[WHAT THIS TASK INVOLVES]
Say how many lines in the records hold "entre". Nothing but the number should be given.

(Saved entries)
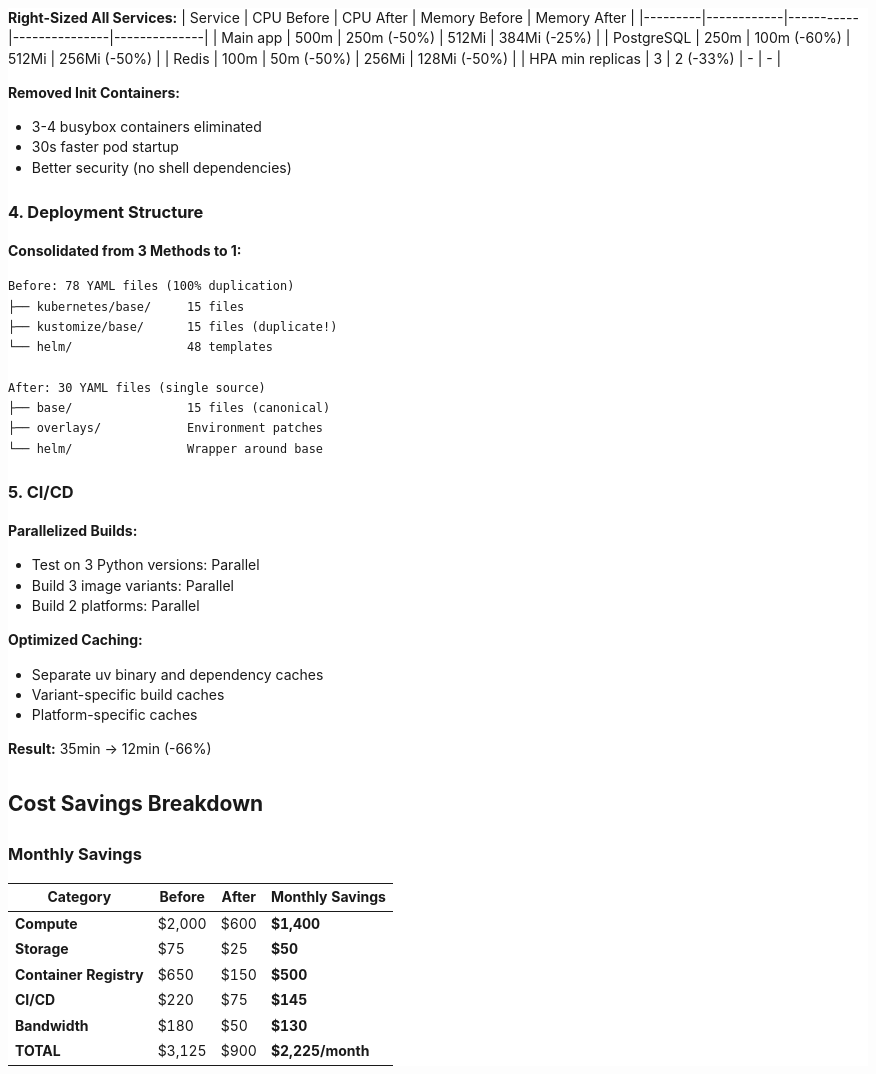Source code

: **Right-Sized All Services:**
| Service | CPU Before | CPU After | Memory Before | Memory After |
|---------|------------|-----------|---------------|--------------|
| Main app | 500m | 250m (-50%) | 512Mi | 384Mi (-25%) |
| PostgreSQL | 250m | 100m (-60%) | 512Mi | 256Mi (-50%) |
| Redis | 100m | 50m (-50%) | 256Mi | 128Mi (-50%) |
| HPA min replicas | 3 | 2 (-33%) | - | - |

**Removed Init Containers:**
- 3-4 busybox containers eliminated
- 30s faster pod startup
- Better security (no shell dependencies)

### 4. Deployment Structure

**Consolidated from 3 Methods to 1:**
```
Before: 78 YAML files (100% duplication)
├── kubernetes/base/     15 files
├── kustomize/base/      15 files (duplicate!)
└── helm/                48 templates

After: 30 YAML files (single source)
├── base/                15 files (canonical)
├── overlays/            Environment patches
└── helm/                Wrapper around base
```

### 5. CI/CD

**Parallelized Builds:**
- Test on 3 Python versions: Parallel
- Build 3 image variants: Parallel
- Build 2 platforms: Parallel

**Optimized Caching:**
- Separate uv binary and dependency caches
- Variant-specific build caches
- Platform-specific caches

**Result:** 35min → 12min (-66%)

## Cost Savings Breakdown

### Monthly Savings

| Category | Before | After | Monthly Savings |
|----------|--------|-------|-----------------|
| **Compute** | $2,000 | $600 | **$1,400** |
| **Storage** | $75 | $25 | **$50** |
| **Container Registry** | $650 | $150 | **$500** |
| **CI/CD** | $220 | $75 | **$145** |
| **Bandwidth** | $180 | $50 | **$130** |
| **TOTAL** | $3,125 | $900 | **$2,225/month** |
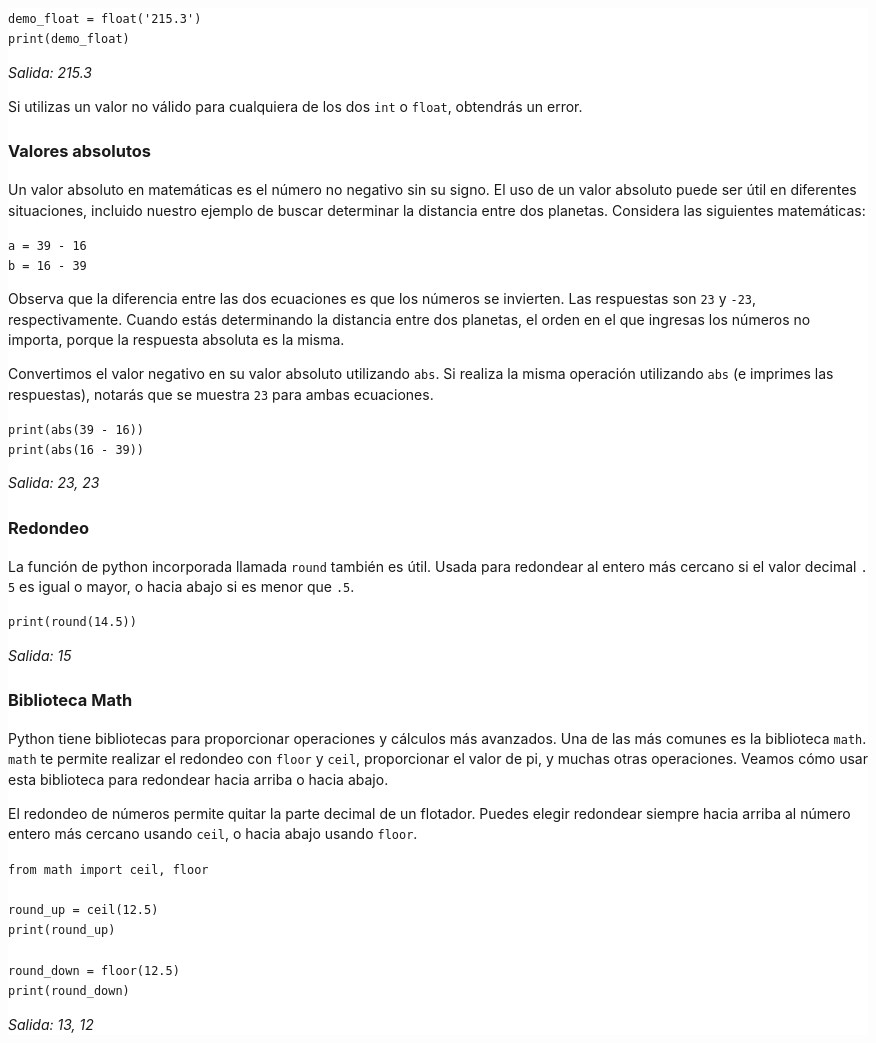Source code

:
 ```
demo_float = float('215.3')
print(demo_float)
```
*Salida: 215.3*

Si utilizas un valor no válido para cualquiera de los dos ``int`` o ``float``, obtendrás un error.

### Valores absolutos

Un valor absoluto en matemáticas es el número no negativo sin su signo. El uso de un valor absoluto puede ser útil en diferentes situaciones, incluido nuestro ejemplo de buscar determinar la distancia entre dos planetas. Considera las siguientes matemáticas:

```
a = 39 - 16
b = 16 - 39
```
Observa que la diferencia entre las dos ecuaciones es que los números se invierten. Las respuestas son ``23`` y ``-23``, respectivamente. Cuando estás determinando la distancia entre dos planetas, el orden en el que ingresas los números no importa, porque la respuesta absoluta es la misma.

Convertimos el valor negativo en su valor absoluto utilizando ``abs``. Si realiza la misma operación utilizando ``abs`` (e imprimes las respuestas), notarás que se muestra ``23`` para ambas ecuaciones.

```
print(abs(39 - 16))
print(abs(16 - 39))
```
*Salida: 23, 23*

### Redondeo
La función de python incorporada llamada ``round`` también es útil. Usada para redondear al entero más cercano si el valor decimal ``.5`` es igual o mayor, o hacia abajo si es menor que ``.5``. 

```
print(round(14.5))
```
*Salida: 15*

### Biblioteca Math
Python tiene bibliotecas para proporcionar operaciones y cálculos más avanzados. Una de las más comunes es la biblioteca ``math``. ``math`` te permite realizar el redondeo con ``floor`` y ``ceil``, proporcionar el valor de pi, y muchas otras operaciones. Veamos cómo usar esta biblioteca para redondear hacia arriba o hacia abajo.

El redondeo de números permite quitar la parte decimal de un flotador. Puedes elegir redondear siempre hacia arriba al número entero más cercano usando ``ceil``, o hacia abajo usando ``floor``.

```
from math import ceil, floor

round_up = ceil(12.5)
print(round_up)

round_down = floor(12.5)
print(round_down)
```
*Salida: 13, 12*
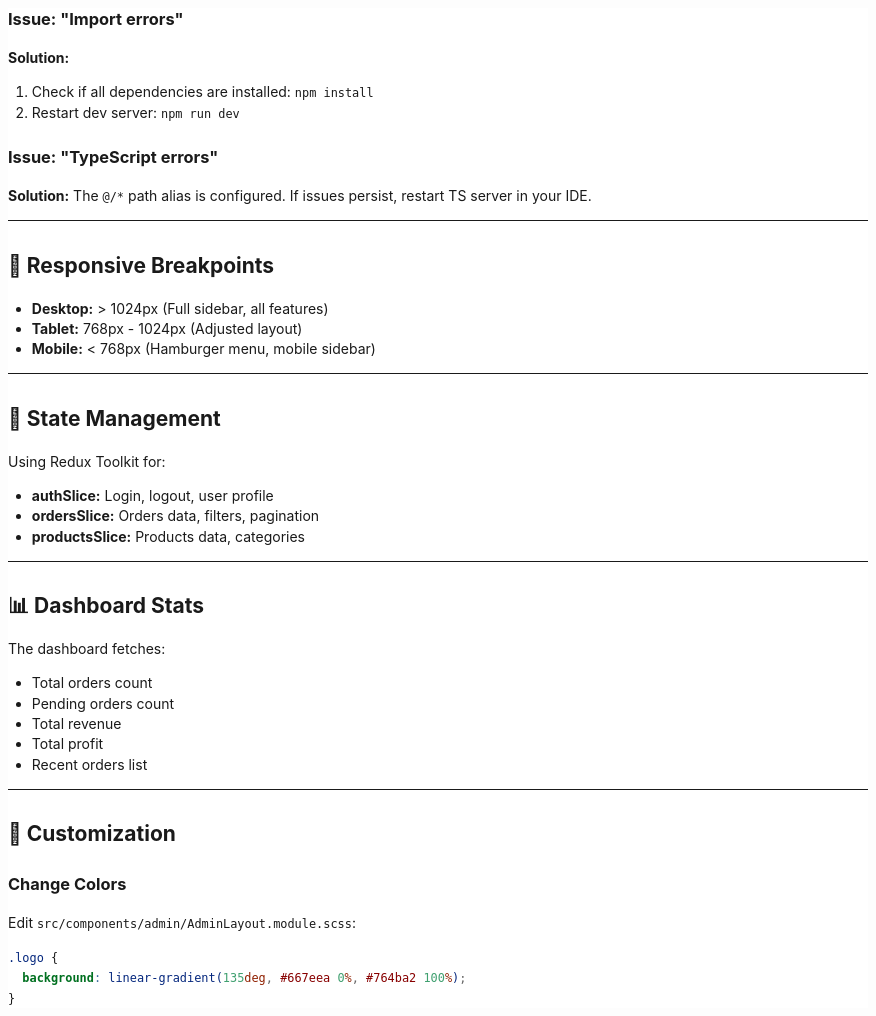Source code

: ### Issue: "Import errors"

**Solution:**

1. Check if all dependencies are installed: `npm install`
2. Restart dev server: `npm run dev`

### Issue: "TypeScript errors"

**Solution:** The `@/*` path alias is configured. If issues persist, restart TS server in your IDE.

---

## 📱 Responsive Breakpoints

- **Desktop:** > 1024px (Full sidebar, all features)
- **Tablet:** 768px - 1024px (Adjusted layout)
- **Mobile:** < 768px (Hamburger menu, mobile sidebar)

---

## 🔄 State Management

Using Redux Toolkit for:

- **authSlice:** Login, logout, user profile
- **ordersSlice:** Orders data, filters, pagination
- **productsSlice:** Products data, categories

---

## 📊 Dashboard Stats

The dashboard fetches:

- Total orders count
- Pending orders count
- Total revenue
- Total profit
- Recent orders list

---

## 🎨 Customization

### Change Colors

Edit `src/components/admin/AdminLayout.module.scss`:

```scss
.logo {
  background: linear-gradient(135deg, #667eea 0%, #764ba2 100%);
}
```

[REPLY TO THE TASK]
2